Для того чтобы функционировать, эта система власти нуждается в негласном двустороннем договоре ведущего и ведомого (например англоязычной музыкальной индустрии и неанглоязычных потребителей). Гегемония каждый раз валидирует себя и продолжает существовать, устанавливая иерархию среди групп людей и в глобальном смысле среди стран и их музыкального наследия. Таким образом, возможность попасть на европейский или англоязычный музыкальный рынок — это в первую очередь вопрос культурного престижа[610]
. Российские независимые коллективы неслучайно стремятся выступать в континентальной Европе или в Великобритании: в этом можно увидеть отражение желания России позиционировать себя как полноправного участника международного музыкального поля, ничем не уступающего континентальной Европе и Великобритании. Стремление России инвестировать свой звуковой капитал в Европе (и сравнить его с европейским звуковым капиталом) — одна из причин, по которой группы новой русской волны открыто и с гордостью заявляют о своем происхождении. Как говорит Николай Комягин, солист группы Shortparis, «для нас очень важно, что мы русская группа. Даже на выступлении в Брайтоне мы в течение всего концерта кричали слова о России. Мы регулярно транслировали, что мы группа из России, подчеркивая это»[611].С одной стороны, новые экспортируемые русские группы оспаривают вышеизложенный порядок вещей (ведущие и ведомые). Они не желают подчиняться существующим иерархиям и не желают испытывать комплекс неполноценности на фоне западных коллег. С другой стороны, полем борьбы за культурный авторитет остается все тот же «глобальный Север» со своим звуковым капиталом, который по сей день оказывает значительное влияние на творчество российских музыкантов, завлекая их возможностями роста. При этом зачастую фактором востребованности российских групп за рубежом становится не сама музыка, но внешние по отношению к ней факторы.
В контексте борьбы звуковых капиталов неудивительно, что, несмотря на последние культурные сдвиги, существуют российские группы, которые пытаются добиться международного успеха, исполняя песни на английском языке. Я бы выделил три возможных стратегии таких музыкантов.

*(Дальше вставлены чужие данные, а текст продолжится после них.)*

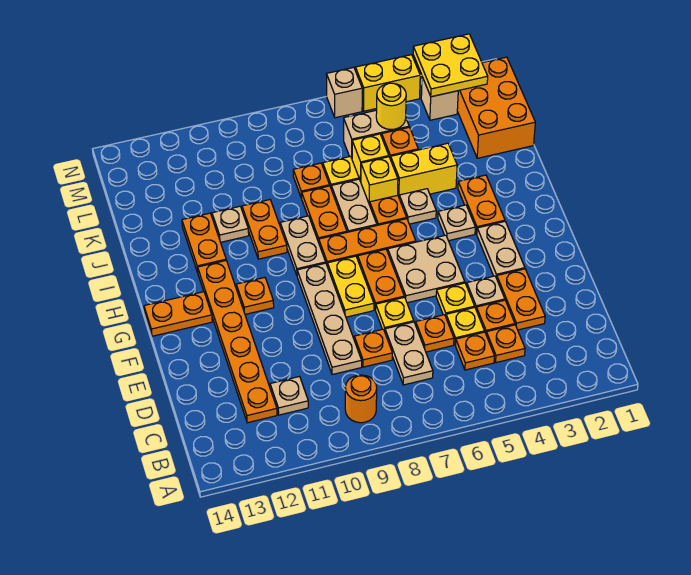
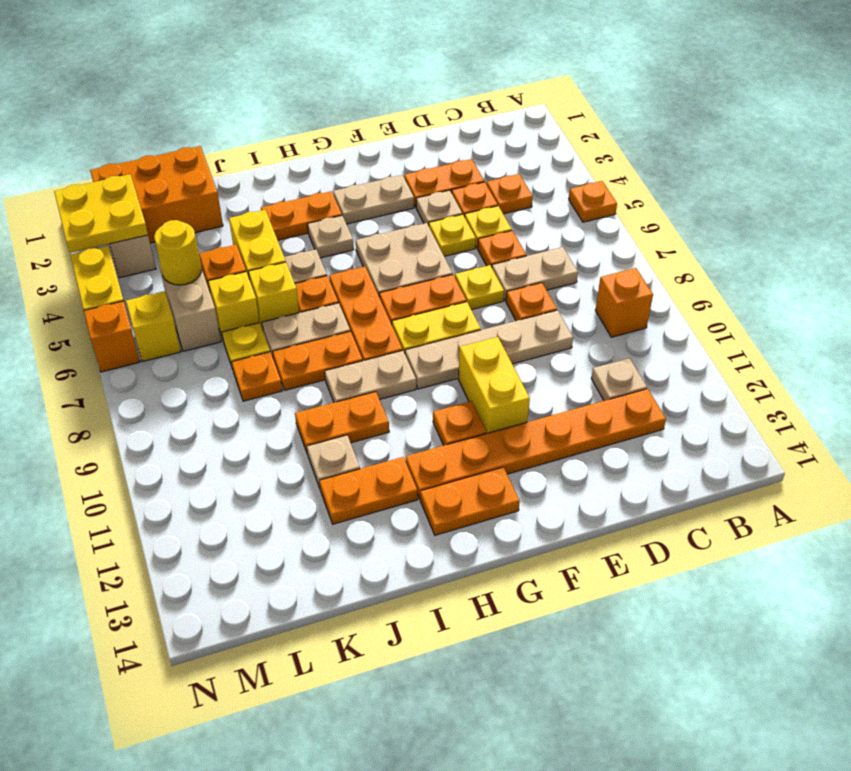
orange 1x1 round brick [345,375,377,423] -> orange 1x1 brick [595,268,653,337]
orange 1x1 plate [456,332,494,370] -> orange 1x1 plate moved to [569,181,617,222]
none -> yellow 1x2 brick [459,337,530,433]
orange 1x2 plate [144,292,212,336] -> orange 1x2 plate turned to [420,467,520,535]
none -> yellow 1x1 brick [126,291,181,362]
tan 1x1 brick [326,67,362,118] -> orange 1x1 brick [84,301,140,372]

Первая — самоориентализация: осознанное принятие собственного экзотизма, которое выливается в репродуцирование стереотипов о России, резонирующее с западной культурой. Именно так работают Little Big — и этот подход приносит результат: группа собирает средние и большие клубные площадки по всей Европе, а у их видеоклипа на песню «Skibidi» — более 300 миллионов просмотров на YouTube. Петербуржцы, которых часто называют «русской версией Die Antwoord», конструируют стереотипный образ российского гопника, помещая его в карикатурную танцевальную музыку и яркие провокационные видеоклипы. Поет группа на упрощенном ломаном английском, понятном с первого прослушивания даже не носителям языка. Музыкальный критик Борис Барабанов называет это универсальным английским: «Есть английские слова, которые понятны каждому: come on, everybody, fuck you и так далее. Насколько я знаю, [Little Big] придумали этот проект, рассчитывая на зарубежную аудиторию»[612]

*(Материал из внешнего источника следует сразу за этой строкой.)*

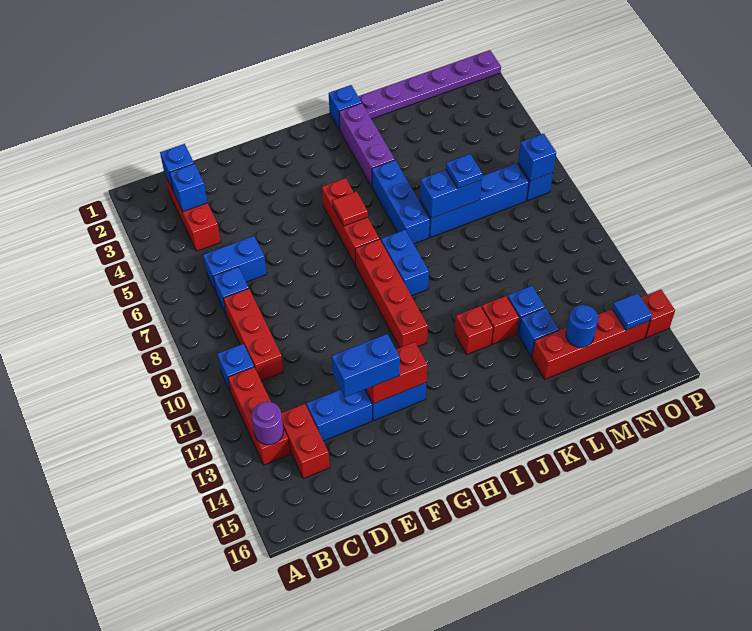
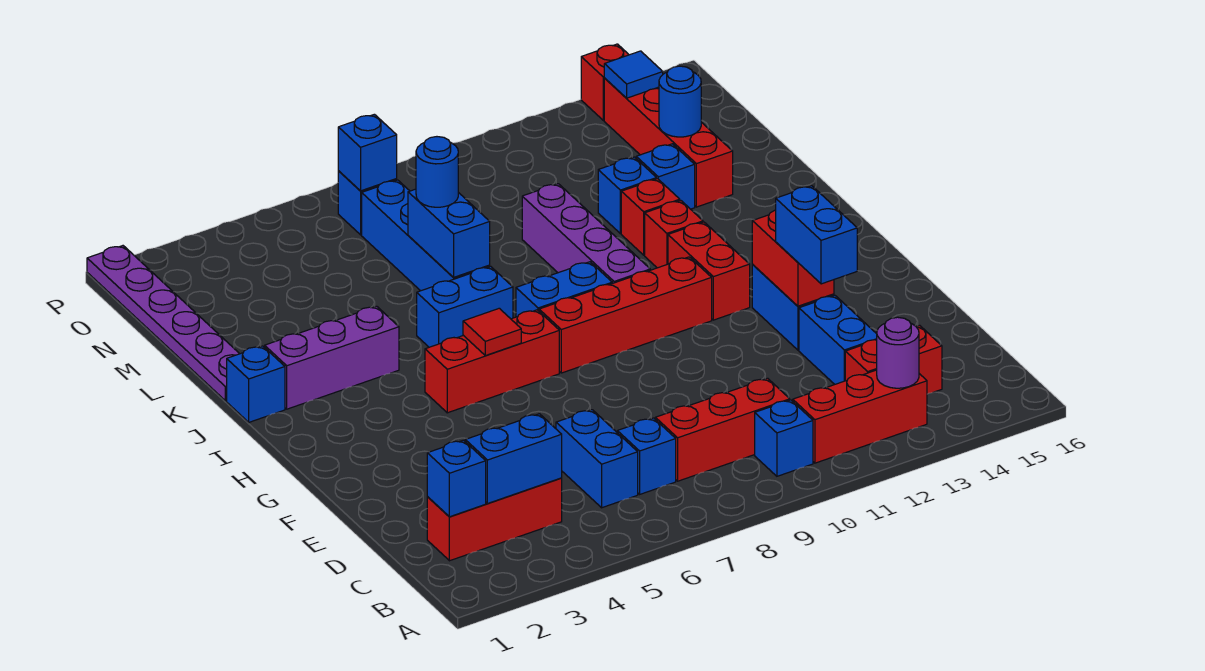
blue 1x1 brick [170,164,207,212] -> blue 1x2 brick [465,414,562,504]
none -> red 1x2 brick [668,222,750,320]
none -> purple 1x4 brick [522,184,650,283]
blue 1x3 brick [372,160,430,244] -> blue 1x2 brick [417,267,513,347]
blue 1x1 plate [446,154,482,189] -> blue 1x1 round brick [416,137,458,207]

,[613].Содержание песен (и клипов) Little Big очевидно из их названий: «Everyday I’m Drinking», «Life in da Trash», «Russian Hooligans» и так далее. Характерный пример — текст первой упомянутой песни: «Hey! Kiss my ass, world! / Here motherfucker Russian soul! / Our country in deep shit! Yo! / But I love her! / No future, no rich — / This is Russia, bitch! / Everyday I’m drinking»[614]
. Эти короткие, прямолинейные и простые песни сочинены со стереотипными «славянскими» ошибками (отсутствие глагола «быть», отсутствие артикля) и исполнены с нарочитым русским акцентом, что только увеличивает их доступность. Отсутствие подтекста в песнях Little Big — в конце концов, их сила: оно делает их более привлекательными.